Sayth Renshaw <flebber.crue at gmail.com> writes:

> Hi
> I am importing 4 columns into a dataframe from a spreadsheet.
> My goal is to create a 5th column with TRUE or False if column 4 (str) matches column 3.
> Trying to leverage this answer https://stackoverflow.com/a/35940955/461887
> This is my code 
> import pandas as pd
> xls = pd.ExcelFile("Melbourne.xlsx")
> df = xls.parse('Sheet1', skiprows= 4)
> df1 = df[['UID','Name','New Leader','Current Team', 'New Team']]
> df1['Difference'] = df1['Current
> Team'].str.lower().str.replace('s/+',"") == df1['New
> Team'].str.lower().str.replace('s/+',"")
> Which gives this error
> C:\Users\u369811\AppData\Local\Continuum\anaconda3\lib\site-packages\ipykernel_launcher.py:6:
> SettingWithCopyWarning:
> A value is trying to be set on a copy of a slice from a DataFrame.

I think what happens is that df1 is not a copy of the subset of df that you want, but it is a VIEW on df instead. This means that df1 shares memory with df (for memory savings reasons).
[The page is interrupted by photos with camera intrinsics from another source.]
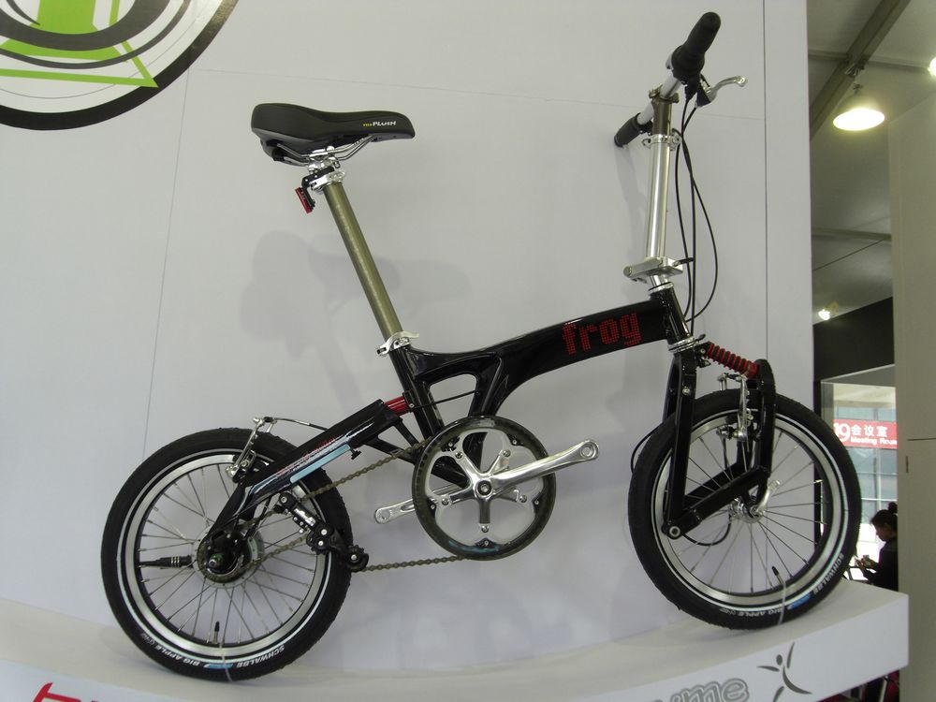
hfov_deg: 56.8
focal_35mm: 32
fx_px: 865
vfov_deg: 44.2
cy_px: 351
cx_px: 468
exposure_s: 1/160
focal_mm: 5.7
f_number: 3.4
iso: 80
But if you would change this view by adding a column, where should it be put? In df? If so, where?

So the correct way to do this is to make df1 a copy rather than a view.

df1 = df.loc[:, ('UID','Name','New Leader','Current Team', 'New Team')]

And than it should work.
Except that the str.replace is wrong for what you want.  It just replaces the literal string "s/+" with an empty string instead of white space. This was wrong in the stackoverflow post.
To replace whitespace it should be str.replace('\\s+',"", regex=True). But simpler is to use str.strip():

df1['Difference'] = df1['Current Team'].str.lower().str.strip() == df1['New Team'].str.lower().str.strip()
Piet van Oostrum <piet-l at vanoostrum.org>
WWW: http://piet.vanoostrum.org/
PGP key: [8DAE142BE17999C4]